I don’t think that it’s all that complicated, Mr. Brokaw. You see, in the book, “Man’s Search for Meaning,” Viktor Frankl explains simply that, “There are two races of men in this world, but only these two – the ‘race’ of the decent man and the ‘race’ of the indecent man.” And that’s what is underlying the challenges of our modern day society – a lack of decency – not a lack of understanding, coddling, or pampering of the indecent.
There has always been a certain population of young people disillusioned with the status quo, and who felt alienated. But until recent times, murder was simply never considered by them as an acceptable way to express their unhappiness. But there’s just evil in the world, and indecent people who find it acceptable.
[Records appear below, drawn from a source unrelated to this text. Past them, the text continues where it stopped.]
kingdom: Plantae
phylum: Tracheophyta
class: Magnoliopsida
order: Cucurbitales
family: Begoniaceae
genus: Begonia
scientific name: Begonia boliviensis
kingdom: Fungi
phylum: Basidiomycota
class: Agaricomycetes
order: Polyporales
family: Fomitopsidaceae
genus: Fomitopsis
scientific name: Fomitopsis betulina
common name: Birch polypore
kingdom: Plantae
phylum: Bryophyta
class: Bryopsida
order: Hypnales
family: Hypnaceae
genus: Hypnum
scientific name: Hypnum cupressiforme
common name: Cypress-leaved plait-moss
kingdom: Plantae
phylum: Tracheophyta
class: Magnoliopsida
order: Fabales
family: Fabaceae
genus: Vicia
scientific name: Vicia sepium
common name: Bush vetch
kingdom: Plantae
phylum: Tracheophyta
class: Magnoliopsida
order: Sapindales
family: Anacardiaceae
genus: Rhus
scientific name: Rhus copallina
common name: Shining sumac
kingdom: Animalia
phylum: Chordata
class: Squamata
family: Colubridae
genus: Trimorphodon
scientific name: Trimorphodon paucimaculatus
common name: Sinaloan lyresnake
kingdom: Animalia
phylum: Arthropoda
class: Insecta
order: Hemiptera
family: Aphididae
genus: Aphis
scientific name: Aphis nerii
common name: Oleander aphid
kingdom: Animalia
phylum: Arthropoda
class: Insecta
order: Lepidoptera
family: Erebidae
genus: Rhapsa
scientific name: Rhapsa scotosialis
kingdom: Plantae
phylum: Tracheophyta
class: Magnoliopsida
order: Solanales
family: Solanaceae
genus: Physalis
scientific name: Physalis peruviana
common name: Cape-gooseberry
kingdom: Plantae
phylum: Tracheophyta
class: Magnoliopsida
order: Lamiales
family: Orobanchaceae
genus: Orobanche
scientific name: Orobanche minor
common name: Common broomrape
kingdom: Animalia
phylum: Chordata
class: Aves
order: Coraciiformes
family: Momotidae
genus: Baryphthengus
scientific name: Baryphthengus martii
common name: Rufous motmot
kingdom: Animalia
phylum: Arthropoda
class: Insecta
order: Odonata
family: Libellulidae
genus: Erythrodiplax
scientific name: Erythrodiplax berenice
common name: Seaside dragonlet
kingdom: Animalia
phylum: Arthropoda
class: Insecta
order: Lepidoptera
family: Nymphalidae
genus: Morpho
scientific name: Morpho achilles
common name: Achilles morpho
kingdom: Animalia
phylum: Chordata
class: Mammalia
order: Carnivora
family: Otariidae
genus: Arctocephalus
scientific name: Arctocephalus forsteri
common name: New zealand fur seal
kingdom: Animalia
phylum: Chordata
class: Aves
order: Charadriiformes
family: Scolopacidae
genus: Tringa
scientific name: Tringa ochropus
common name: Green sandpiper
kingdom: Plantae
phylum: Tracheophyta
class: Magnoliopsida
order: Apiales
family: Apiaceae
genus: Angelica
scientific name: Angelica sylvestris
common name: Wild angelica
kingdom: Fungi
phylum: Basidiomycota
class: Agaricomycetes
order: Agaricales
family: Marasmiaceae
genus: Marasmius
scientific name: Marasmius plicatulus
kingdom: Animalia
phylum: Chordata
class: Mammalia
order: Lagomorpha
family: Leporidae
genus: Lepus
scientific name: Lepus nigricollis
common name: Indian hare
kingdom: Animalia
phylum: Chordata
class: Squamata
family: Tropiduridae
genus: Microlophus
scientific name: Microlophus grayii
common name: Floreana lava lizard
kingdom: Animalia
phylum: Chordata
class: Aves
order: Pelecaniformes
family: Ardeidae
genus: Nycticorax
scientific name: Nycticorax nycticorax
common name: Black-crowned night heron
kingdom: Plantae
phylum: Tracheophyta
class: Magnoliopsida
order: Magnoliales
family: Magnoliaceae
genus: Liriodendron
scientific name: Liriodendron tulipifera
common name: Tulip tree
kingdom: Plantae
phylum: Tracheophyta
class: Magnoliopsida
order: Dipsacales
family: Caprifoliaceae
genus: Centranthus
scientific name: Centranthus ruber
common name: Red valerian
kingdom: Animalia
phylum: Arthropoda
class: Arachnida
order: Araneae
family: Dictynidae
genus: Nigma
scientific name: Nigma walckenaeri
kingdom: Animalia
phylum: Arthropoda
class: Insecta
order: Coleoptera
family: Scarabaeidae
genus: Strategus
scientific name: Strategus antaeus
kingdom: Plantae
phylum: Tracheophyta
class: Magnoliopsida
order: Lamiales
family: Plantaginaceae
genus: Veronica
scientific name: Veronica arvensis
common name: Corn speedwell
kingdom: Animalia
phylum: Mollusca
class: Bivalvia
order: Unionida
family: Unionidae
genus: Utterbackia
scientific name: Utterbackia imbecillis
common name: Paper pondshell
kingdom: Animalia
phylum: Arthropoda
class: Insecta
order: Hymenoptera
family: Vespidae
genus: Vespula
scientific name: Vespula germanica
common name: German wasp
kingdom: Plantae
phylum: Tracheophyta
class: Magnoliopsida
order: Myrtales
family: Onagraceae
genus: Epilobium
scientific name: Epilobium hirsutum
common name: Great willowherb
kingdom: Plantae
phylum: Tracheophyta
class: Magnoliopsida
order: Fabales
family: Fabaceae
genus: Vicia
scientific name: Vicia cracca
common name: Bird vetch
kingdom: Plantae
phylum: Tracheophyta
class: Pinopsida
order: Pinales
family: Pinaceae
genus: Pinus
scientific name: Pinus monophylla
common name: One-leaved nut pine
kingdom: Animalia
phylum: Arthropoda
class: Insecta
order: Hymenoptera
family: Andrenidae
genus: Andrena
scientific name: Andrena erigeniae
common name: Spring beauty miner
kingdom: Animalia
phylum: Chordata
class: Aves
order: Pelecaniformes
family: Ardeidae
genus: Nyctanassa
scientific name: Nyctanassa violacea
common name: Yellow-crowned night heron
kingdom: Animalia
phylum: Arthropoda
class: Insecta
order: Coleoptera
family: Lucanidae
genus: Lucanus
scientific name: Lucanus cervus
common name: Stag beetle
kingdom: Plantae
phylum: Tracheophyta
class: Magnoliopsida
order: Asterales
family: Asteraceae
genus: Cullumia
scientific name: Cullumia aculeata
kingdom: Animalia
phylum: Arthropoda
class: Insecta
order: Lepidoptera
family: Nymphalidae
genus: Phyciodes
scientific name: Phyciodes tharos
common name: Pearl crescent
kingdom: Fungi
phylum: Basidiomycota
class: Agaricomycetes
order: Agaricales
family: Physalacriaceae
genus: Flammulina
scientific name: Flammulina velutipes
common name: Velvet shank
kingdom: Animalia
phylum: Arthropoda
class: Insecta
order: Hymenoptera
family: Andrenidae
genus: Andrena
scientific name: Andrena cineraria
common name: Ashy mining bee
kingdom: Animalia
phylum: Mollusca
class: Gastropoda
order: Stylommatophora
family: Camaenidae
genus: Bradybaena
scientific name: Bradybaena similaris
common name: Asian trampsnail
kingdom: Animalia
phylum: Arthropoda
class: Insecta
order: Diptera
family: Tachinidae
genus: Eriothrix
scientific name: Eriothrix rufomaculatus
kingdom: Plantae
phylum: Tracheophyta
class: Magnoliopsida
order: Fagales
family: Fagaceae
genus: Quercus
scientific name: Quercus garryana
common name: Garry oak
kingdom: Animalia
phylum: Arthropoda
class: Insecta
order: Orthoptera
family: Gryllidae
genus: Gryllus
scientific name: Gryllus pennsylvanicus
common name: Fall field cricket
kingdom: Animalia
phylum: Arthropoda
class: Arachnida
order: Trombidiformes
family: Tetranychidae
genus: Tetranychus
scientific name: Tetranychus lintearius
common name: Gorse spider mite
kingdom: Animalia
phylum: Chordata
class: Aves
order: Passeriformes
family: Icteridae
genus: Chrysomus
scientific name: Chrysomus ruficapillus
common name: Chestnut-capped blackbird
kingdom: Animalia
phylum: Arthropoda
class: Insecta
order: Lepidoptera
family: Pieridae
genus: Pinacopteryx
And the more we justify it with explanations, and focus on the motivations; we’re only encouraging such evil to spread. In the words of Les Brown, “Life is a fight for territory. When you stop fighting for what you want, what you don’t want will automatically take over.”
This is about the fight, then, not forgiveness. The only folks in Boston that can forgive are those that have lost limbs, and those who have lost their loved ones.
For the rest of us, it’s about fighting for the good in all that we do, and the triumph of decency over evil, because if good people don’t inspire others, bad people always will. After all, in the words of Edmund Burke, “The only thing necessary for the triumph of evil is for good men to do nothing.”